Radiation doses received by neonates also vary by age at diagnostic procedure and other parameters,
but the entrance surface dose for chest radiography has been estimated to be approximately 0.06 mGy to 0.08 mGy for 0-1 year olds.
These doses are less than those thought to occur from computed tomography scans at the same age (2.3 mSv to 11.4 mSv),
depending on age and body location [6].
Facts about diagnostic radiology and situation in Serbia are presented in Fig.7,
8,9,10 and 11.
Fig.12 shows status of practice in diagnostic radiology in five Eastern European country.
In a report published in the Journal of the American Medical Association Hausleiter and colleagues commented that among 50 centers performing coronary CT angiography,
patient radiation doses varied from 5 mSv to 30 mSv.
The authors concluded that "effective strategies to reduce radiation dose are available but some strategies are not frequently used" [7].
With the latest CT technologies,
it is possible to manage this balance.
In some cases such as chest exams use less than 0.1 mSv,
pediatric heart studies with as little as 0.25 mSv,
and adult coronary angiograms with no more than 1 mSv [7].
Some dose-cutting solutions are found not on the scanner but on the patient,
in the form of shields designed for placement over the areas of the patient especially vulnerable to radiation [7].
Medical physicists have developed an automated patient-specific CT dose-monitoring system that estimates radiation risk based on the age,
size,
and sex of the patient.
The software was introduced at the American Association of Physicists in Medicine and the Canadian Organization of Medical Physicists Joint 2011 Meeting [8].
More than 19,500 CT scans are performed every day in the United States.
These expose each patient to the equivalent of 30 to 442 chest radiographs per scan.
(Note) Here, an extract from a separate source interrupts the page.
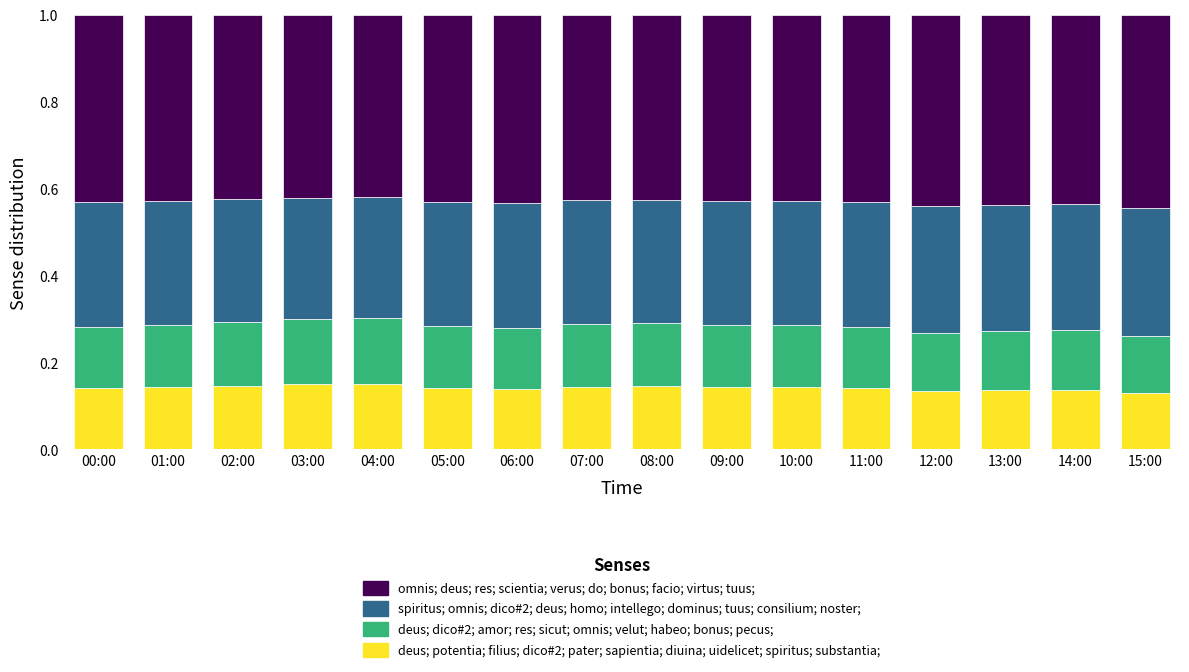

What are all the series names shown in the legend?

omnis; deus; res; scientia; verus; do; bonus; facio; virtus; tuus;, spiritus; omnis; dico#2; deus; homo; intellego; dominus; tuus; consilium; noster;, deus; dico#2; amor; res; sicut; omnis; velut; habeo; bonus; pecus;, deus; potentia; filius; dico#2; pater; sapientia; diuina; uidelicet; spiritus; substantia;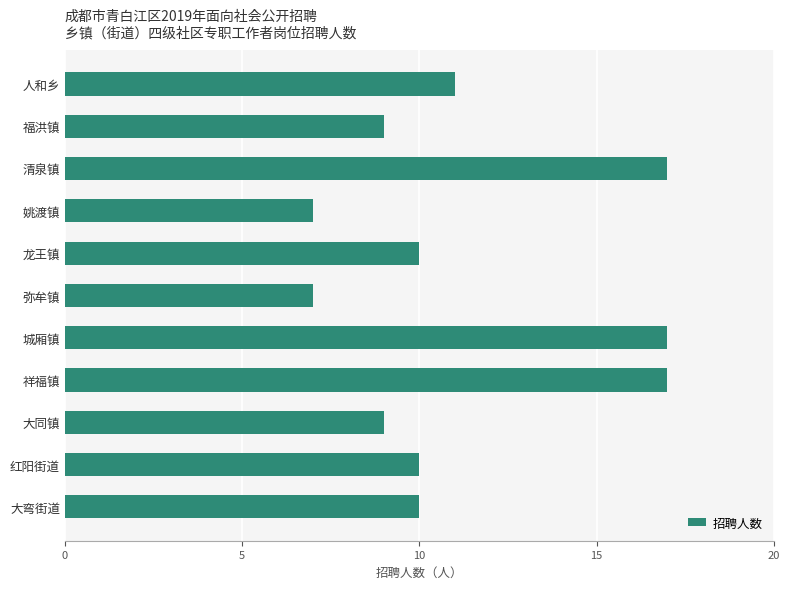

At which label is the value closest to 12?

人和乡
It is becoming clear that the large doses of radiation from such scans will translate,
statistically,
into additional cancers [9].
If patient doses are higher than the expected level,
but not high enough to produce obvious signs of radiation injury,
the problem may go undetected and unreported,
putting patients at increased risk for long-term radiation effects. While unnecessary radiation exposure should be avoided,
a medically-needed CT scan has benefits that outweigh the radiation risks.
Because radiation-related risks may be cumulative over time,
this information should become a key element of the patient's medical history.
Patients and physicians need to discuss the choice for radiological imaging and the relative risks associated with this choice.
This is particularly important for discussions of screening in asymptomatic patients [2].